AB 1206 pits predictability and speed against site‑specific control and administrative burden: it speeds approvals and encourages reuse of compliant plans, but those gains depend on clear definitions, agency capacity to run the program, and mechanisms to manage plan currency, liability, and the verification of site conformance—trade‑offs that have no simple technical fix.

The bill simplifies permit pathways but leaves several implementation knots. The ministerial 30‑day timeline applies only to 'completed applications' for lots that match the plan’s assumptions, but the statute does not define who bears the burden of proving site conformance or exactly what information renders an application 'complete.' That creates potential disputes and could invite conservative completeness standards that undercut the bill’s speed goals.

The connection to the triennial California Building Standards Code cycle is practical—preapproved plans must be current with the code—but it also introduces timing risks: a plan preapproved early in a cycle might become out of date partway through a development pipeline.

Operational costs and liability questions are another tension.
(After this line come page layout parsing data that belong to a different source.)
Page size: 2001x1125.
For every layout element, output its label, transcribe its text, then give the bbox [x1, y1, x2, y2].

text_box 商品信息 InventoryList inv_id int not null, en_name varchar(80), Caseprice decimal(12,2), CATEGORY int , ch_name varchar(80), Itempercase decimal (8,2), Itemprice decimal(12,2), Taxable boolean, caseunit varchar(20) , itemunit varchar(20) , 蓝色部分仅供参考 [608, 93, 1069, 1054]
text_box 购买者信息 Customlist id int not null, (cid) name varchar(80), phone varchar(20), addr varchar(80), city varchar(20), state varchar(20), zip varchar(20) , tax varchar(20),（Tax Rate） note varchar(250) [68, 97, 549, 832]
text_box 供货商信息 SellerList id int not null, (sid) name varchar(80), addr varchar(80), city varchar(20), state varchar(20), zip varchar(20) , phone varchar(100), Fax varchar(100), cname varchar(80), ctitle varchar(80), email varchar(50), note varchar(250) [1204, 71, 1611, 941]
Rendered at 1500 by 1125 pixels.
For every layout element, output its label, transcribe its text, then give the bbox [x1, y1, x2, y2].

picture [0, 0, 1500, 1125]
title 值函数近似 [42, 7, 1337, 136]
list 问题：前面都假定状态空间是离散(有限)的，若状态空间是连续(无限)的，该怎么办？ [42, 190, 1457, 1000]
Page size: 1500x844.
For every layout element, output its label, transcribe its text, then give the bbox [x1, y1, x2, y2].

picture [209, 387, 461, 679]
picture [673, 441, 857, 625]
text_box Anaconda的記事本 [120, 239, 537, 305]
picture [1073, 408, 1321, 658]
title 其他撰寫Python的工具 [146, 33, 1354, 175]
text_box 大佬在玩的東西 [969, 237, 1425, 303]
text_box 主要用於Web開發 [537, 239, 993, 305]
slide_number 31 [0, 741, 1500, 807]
Agencies may charge existing permit fees for preapproval review, but those fees may not cover the incremental costs of hosting, verifying, and responding to public inquiries or takedown requests.

Publishing applicants’ contact information reduces friction for reuse but raises accuracy and privacy issues the statute disclaims responsibility for; that shifts risk to plan authors and users. Finally, restricting multifamily to 2–10 units and excluding master‑planned projects narrows the program’s scope, which may limit its impact on larger multifamily production unless local agencies voluntarily expand acceptable zoning districts or densities.